JavaScript by Example

Modules

ES module import/export, default vs named exports, circular imports, and CJS interop.

ES modules give JavaScript first-class support for splitting code across files. Each file is its own module with a private scope - only what you explicitly export is visible to importers.

Named exports are the workhorse of ES modules. A file can export any number of named bindings; importers pick what they need. Names are fixed - renaming at the import site uses as.

// math.js
export function add(a, b) { return a + b; }
export function multiply(a, b) { return a * b; }
export const PI = 3.14159;
 
// main.js
import { add, PI } from "./math.js";
import { multiply as mul } from "./math.js";
 
console.log(add(2, 3));  // 5
console.log(PI);         // 3.14159
console.log(mul(4, 5));  // 20
 
// Import everything under a namespace
import * as math from "./math.js";
console.log(math.add(1, 1)); // 2

Default exports let a module export one primary value. Importers choose the local name freely - no braces required. A module can have both a default export and named exports.

// logger.js
export default function log(msg) {
  console.log(`[LOG] ${msg}`);
}
export const LOG_LEVEL = "info";
 
// app.js
import log, { LOG_LEVEL } from "./logger.js";
// The importer chose "log" - could have been "writeLog", "print", anything
 
log("server started");     // [LOG] server started
console.log(LOG_LEVEL);    // info

Circular imports - where A imports B and B imports A - are allowed by the spec, but reading a binding before its module has finished initialising throws a ReferenceError. The fix is to extract the shared code into a third module, or move the read behind a function call so it happens after initialisation.

// a.js
import { b } from "./b.js";
export const a = "a";
console.log("in a, b is:", b); // "b" - b.js finished evaluating before this line
 
// b.js
import { a } from "./a.js";
export const b = "b";
console.log("in b, a is:", a); // ReferenceError: Cannot access 'a' before initialization
 
// The order matters and is hard to predict at scale.
// Solution: move shared exports to shared.js and import from there.

CJS/ESM interop: Node.js defaults to CommonJS (require). To use ES modules, either name the file .mjs or add "type": "module" to package.json. Dynamic import() works in both module systems and is the bridge when you need to load an ESM module from CJS code.

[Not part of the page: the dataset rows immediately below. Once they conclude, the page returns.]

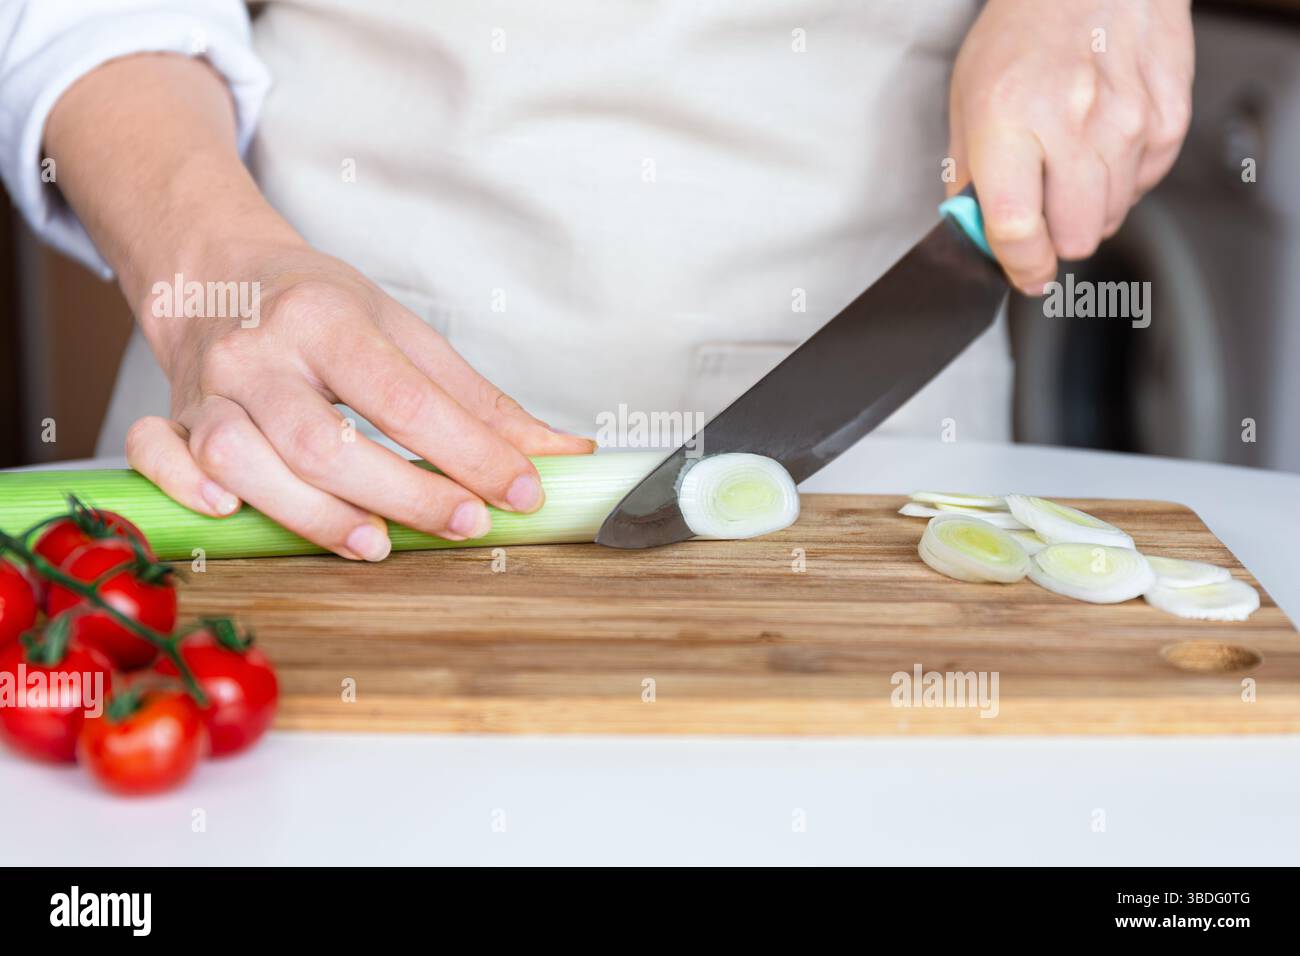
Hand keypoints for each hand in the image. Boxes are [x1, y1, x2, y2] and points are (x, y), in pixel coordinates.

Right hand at [127, 240, 593, 559]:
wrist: (221, 276)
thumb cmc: (323, 311)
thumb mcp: (407, 335)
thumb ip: (481, 403)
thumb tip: (565, 455)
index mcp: (326, 316)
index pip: (404, 398)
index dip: (468, 454)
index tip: (520, 492)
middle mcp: (259, 350)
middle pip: (324, 443)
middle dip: (404, 495)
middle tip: (465, 525)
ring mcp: (207, 388)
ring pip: (243, 462)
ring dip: (311, 515)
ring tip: (375, 542)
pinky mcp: (169, 417)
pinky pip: (156, 455)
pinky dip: (186, 489)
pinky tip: (232, 516)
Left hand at [948, 0, 1193, 292]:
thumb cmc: (1022, 34)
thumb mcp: (968, 102)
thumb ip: (969, 179)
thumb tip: (977, 238)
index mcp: (1010, 120)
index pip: (1017, 228)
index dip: (1019, 265)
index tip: (1022, 274)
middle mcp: (1072, 121)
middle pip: (1075, 236)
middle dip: (1054, 239)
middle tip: (1041, 212)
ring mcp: (1128, 120)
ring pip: (1110, 218)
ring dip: (1087, 209)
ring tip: (1069, 163)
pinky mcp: (1168, 118)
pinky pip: (1144, 186)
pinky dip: (1121, 181)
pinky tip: (1102, 144)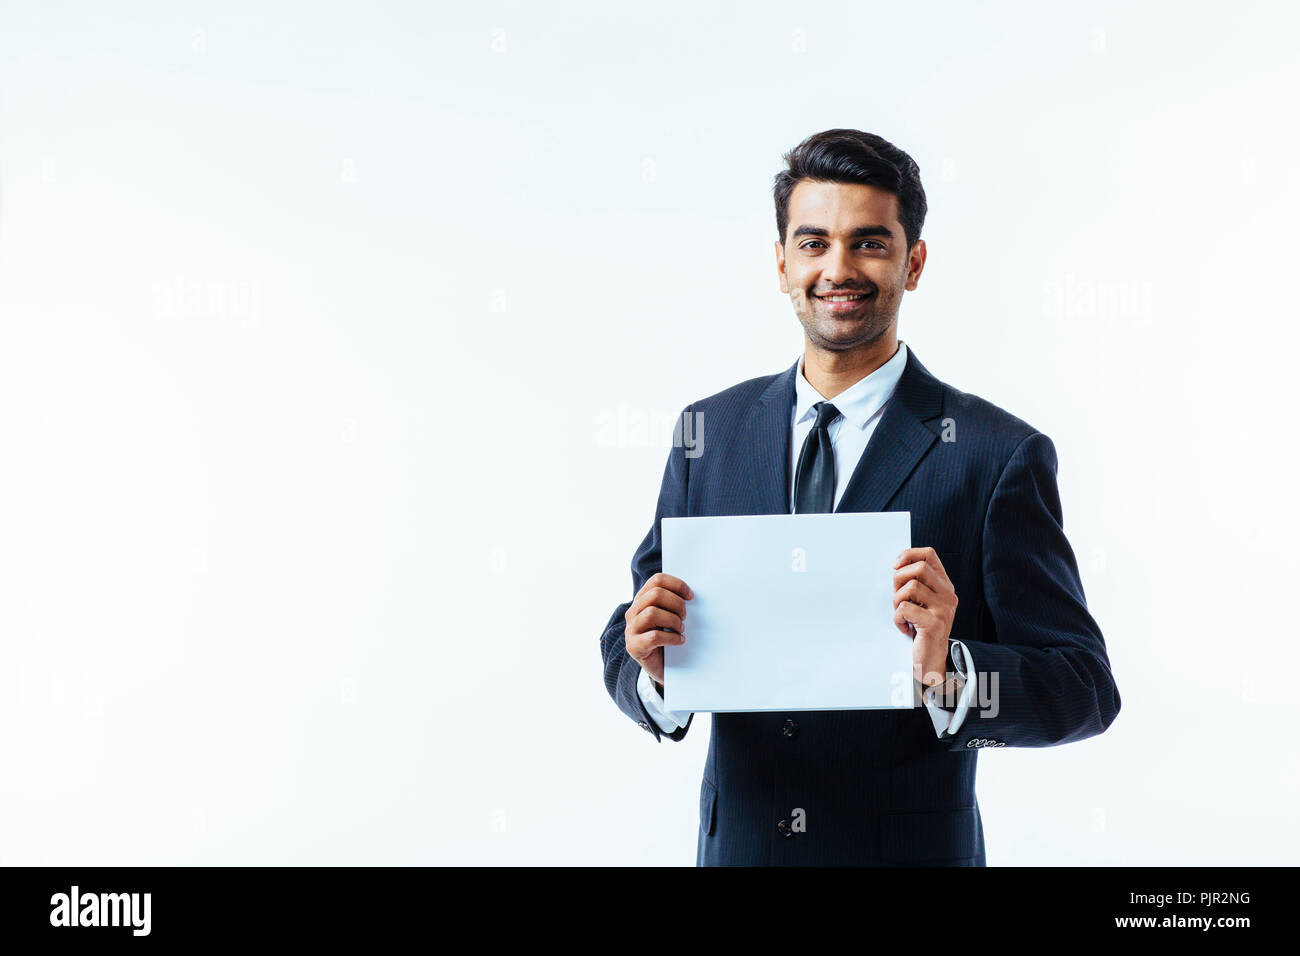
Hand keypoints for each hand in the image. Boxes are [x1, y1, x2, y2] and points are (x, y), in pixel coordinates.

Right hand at [624, 572, 693, 687]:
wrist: (662, 668)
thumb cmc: (669, 640)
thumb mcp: (670, 618)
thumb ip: (673, 604)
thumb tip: (691, 594)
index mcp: (642, 600)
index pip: (656, 580)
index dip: (676, 585)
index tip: (691, 596)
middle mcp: (633, 612)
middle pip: (655, 594)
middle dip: (676, 603)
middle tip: (685, 616)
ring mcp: (631, 630)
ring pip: (652, 613)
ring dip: (673, 620)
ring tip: (680, 629)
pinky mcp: (634, 647)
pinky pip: (653, 637)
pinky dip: (671, 638)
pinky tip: (679, 641)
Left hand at [893, 547, 957, 687]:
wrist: (931, 660)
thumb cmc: (921, 628)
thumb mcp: (920, 601)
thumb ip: (914, 583)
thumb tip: (897, 565)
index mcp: (945, 586)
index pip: (929, 554)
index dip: (909, 554)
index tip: (895, 566)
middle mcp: (948, 595)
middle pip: (919, 568)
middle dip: (899, 580)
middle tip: (898, 598)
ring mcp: (944, 609)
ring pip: (910, 587)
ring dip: (897, 601)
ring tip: (902, 616)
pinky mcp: (935, 623)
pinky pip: (904, 608)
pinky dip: (897, 619)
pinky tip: (905, 628)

// package.json: { "type": "module" } - all .js files are ESM
 
// Static import - resolved at parse time, hoisted, cannot be conditional
import { add } from "./math.js";
 
// Dynamic import - returns a Promise, works anywhere, can be conditional
async function loadPlugin(name) {
  if (name === "math") {
    const { add } = await import("./math.js");
    return add;
  }
}
 
// In a CJS file (.cjs or without "type":"module"), use dynamic import
// to load ESM-only packages
async function main() {
  const { default: chalk } = await import("chalk"); // chalk v5+ is ESM-only
  console.log(chalk.green("hello"));
}

In production

Default exports look convenient but they hurt refactor safety in shared code: the import name is chosen by the importer, not the author, so automated renames don't propagate and static analysis tools can't reliably track usage. A library that exports default function process() will be imported as doThing, handleIt, and runProcess across a large codebase - you lose the single source of truth that named exports provide. Reserve default exports for app-level files where one file represents one feature or page; use named exports everywhere else. Most team style guides (Airbnb, Google) enforce this and so do many ESLint rules.